Hayır olamaz, güçlü kız imajımı parçalıyordum. Ama hassas duygularım çığ gibi büyüyüp beni çoktan ezmişti. Artık duramazdım. "Neredeyse üç ay oldu." dedim. "Üç aydır yüzüme dahi bakmıyorsun. Beni her yerde yok sayıyorsun. Konuşmuyorsun, dahası bakışlarını bile sakınıyorsun benden. Eğer seni kırdıysam ve bu yüzden böyleysen, söyle de özür dileyeyim. Yaz bitiyor ve bu yazım senin yüzünden zehir zıkkım oldu.
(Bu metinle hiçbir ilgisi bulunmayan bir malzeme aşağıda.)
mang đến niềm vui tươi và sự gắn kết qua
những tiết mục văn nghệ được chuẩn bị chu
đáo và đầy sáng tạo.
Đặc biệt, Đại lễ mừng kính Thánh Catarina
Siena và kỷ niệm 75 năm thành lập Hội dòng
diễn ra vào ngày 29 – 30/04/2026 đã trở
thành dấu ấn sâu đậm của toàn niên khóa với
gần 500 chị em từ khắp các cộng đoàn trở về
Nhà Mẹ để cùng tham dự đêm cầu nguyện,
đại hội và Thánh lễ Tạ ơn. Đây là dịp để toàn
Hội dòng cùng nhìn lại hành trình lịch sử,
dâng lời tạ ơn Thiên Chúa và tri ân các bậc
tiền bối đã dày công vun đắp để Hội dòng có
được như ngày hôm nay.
Bu yeterli değil mi?"

Cümlemi bitirdiğimde Siraç'ın doğrudan gözlerine bakmayı başardım bu kez. "Senlik bir durum olmadığını söyledim ya, Ecrin!" dedi gürler gibi. "Allah aşkına! Benlik değil mi? O zaman neden bana karşı bu kadar soğuksun?" dedim öfkemi sakınmadan. "Seni incitecek bir hata yapmadıysam, neden bunun cezasını bana çektiriyorsun?" diye feryat ettiğimde bu durumdan oldukça sıkılmış görünüyordu. Gözleri bıkkın bakışlar eşliğinde kınadı beni. Susmamı istiyordu.
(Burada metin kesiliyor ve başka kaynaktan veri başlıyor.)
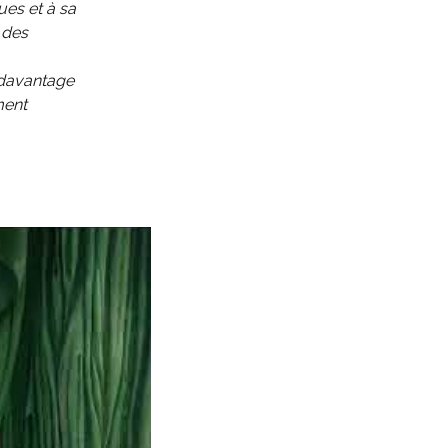
ues et à sa
 des
e davantage
ment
Ama susmayacaktım. Öğrenene kadar susmayacaktım. "Derdin ne, Siraç?" dedim bu kez yavaş bir sesle. "Samimi soruyorum. Seni üzen şey ne?" Kıkırdadı. Hafif gülüşü giderek kahkahaya dönüşürken, huzursuz oldum. "Seni ilgilendirmez dedim ya." diye yineledi. "Suçlu olduğunu söylemiyorum. Sadece... Seni göresi gözüm yok." dediğinde içten içe iyice yıkıldım. "Peki neden? Eskisi kadar şen şakrak olmasan da, diğer arkadaşlarımızla oldukça iyi geçiniyorsun. Üzerine duvar ördüğün tek kişi benim. Bunun bir nedeni olmalı. Söyle!" Gönlüm kan ağlarken bunu sormuştum sadece. Bundan daha fazlasını söylememe dudaklarım izin vermedi. Büyük bir şiddetle titriyorlardı.

"Sana hesap vermek zorunda değilim." dedi itici bir şekilde. "Kimseye hesap vermek zorunda değilim." Kapıya doğru yürüdü. Beni bırakıp gidecek miydi, susmadığım için? Derhal peşinden koştum. Son bir ümitle koluna ilişirken çoktan ağlamaya başlamıştım. Bu göz yaşları sahte değildi, rol gereği değildi, numara değildi. Kalbimin yoğurduğu acılardan sızıp, yere damlamış tuzlu sellerdi. Onlar acılarımdan bile gerçekti, bunca yıllık kardeşim Siraç'tan bile.

"Ben en iyi dostumu kaybetmek istemiyorum." dedim acı bir yutkunuşla. "Siraç... Lütfen, kardeşimi bana geri ver!" Sesim gittikçe yükseliyor, göz yaşlarım dinmiyordu. Siraç'ın koluna yapışmıştım, adeta ona yalvarıyordum. Ama o bana sarılmadı bile. Put kesildi, dondu. "Bırak Ecrin." dedi epey sonra. "Bırak." Tuttuğum kolunu çekiştirdi, kurtulmak ister gibi. "Bırakmam." dedim acıyla. "Dostluğumuzu bitirmek isteyebilirsin, bunu anlarım, anlamaya çalışırım hiç değilse. Ama nedenini bilmek benim hakkım!"